For a few minutes they just stayed in the living room, wiping their eyes and faces, tasting dust on their teeth, breathing in the particles that swirled through the air. No one even sat down. They were used to blow months, used to spitting dust out like tobacco juice, but this was something different. The dust blotted out the sun. He kept staring out at it. He couldn’t close his eyes. If he closed his eyes, he would imagine the world ending. Things like that happened. Not ending, maybe, but close to it. An asteroid, then dust, then the world turned into another place. It happened to the dinosaurs; why couldn’t it happen to humans?

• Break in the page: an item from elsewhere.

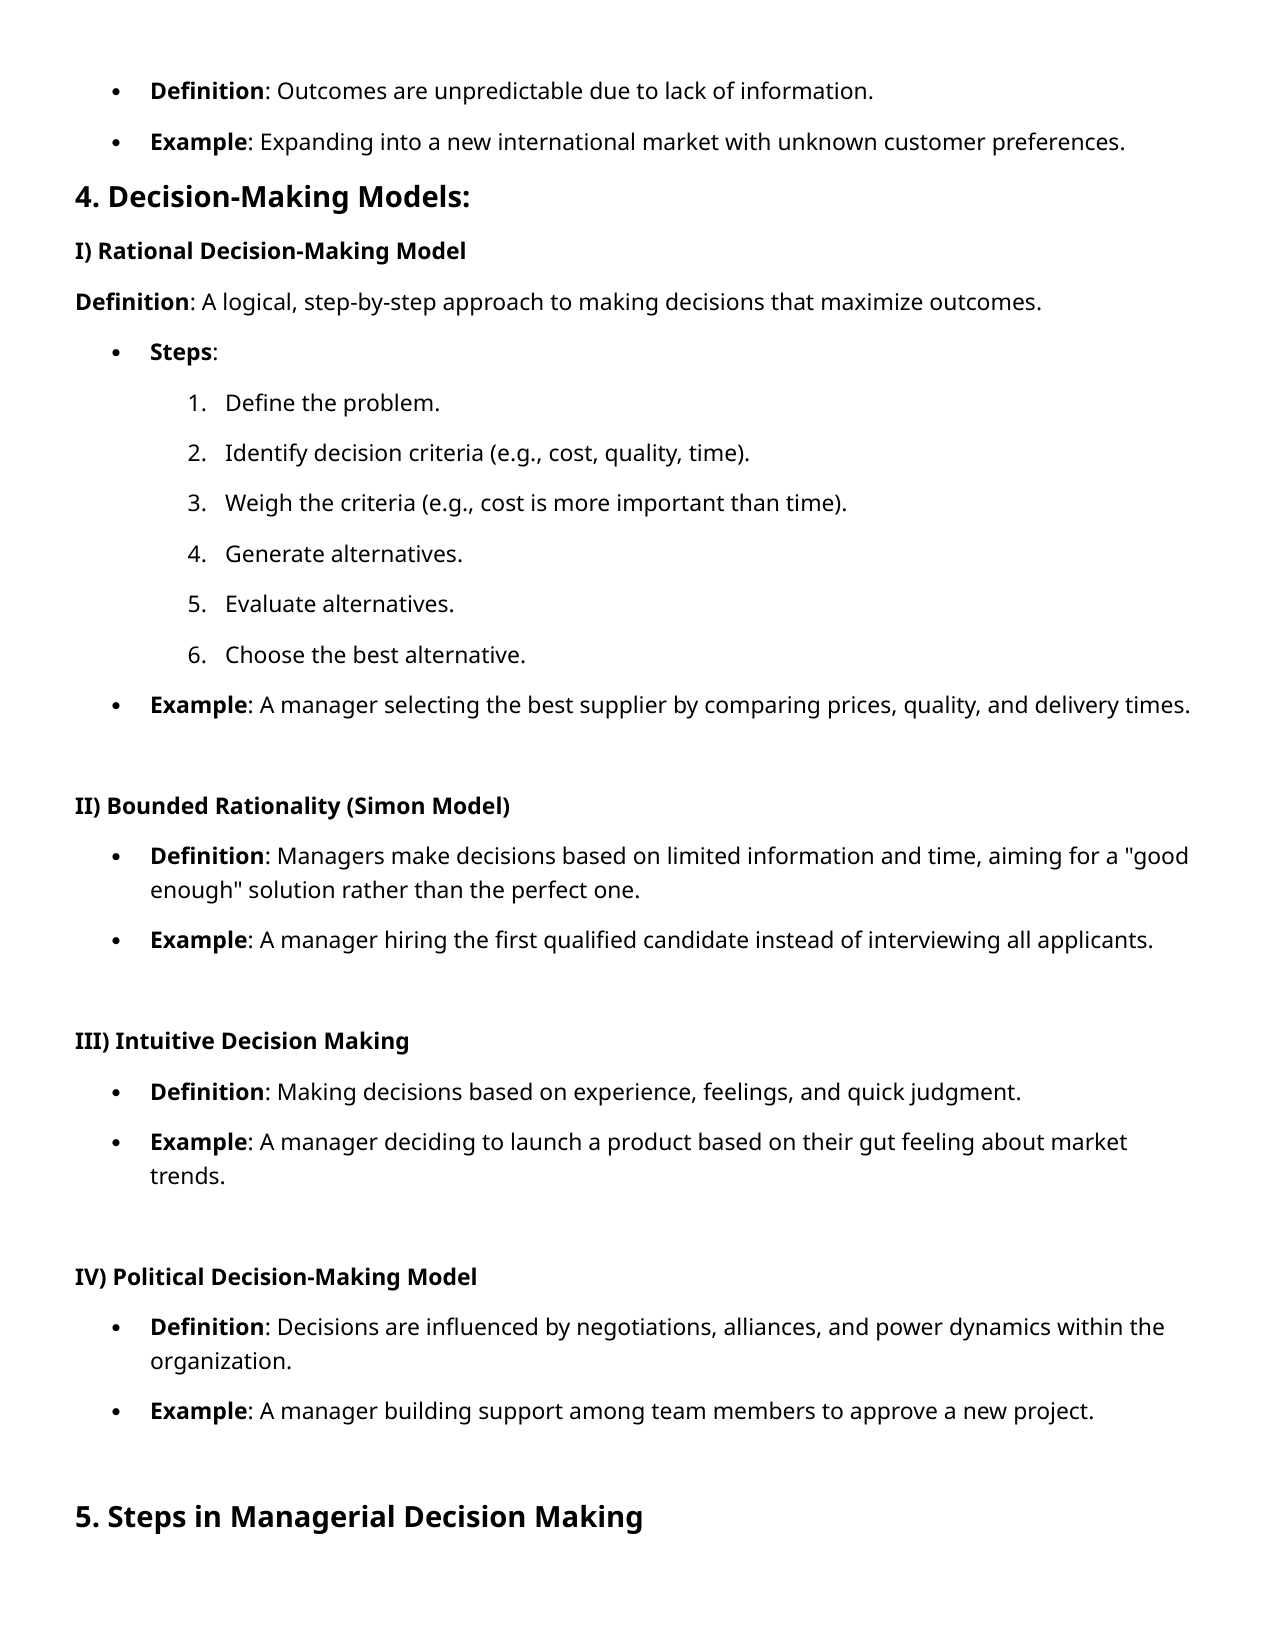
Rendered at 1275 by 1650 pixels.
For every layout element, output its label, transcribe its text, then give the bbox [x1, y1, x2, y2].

“Is it smoke?” Ellie asked. She was holding a potato and a peeler, which she didn’t set down. “Is there a grass fire, do you think?”

“No,” he said. “It wouldn’t have so much dirt in it.”

“Maybe we should be in the cellar,” Clare said, leaning down so he could peer out the window. “Maybe it’s a tornado.”

Ansel was still staring out. Tornadoes were dark, it was true. “But it came from the ground, not the sky,” he said. “It’s the ground blowing.”

“But why is there so much of it this time?”

Neva’s eyes were enormous, and when she coughed they all stiffened, afraid that it would be like the night she couldn’t stop for over an hour and had to gasp deep to get any air at all. He said they should breathe through wet handkerchiefs for a while, like when you were filtering out smoke. He got them all to sit down, and with the handkerchief pressed to her mouth, Neva’s coughing stopped.

“Shouldn’t someone go up and see if Aldine’s okay?” Clare asked.

“Yes,” Ansel said, glad he didn’t have to be the one to suggest it. “Charlotte, you go.”

“She isn’t here,” Charlotte said through her handkerchief in an even voice. She had one hand on Artemis, who normally wasn’t allowed in the house.

“What do you mean—where is she?” Ansel couldn’t keep the annoyance out of his voice, even though Ellie had asked him to go easier on her. “Why didn’t you say so before?”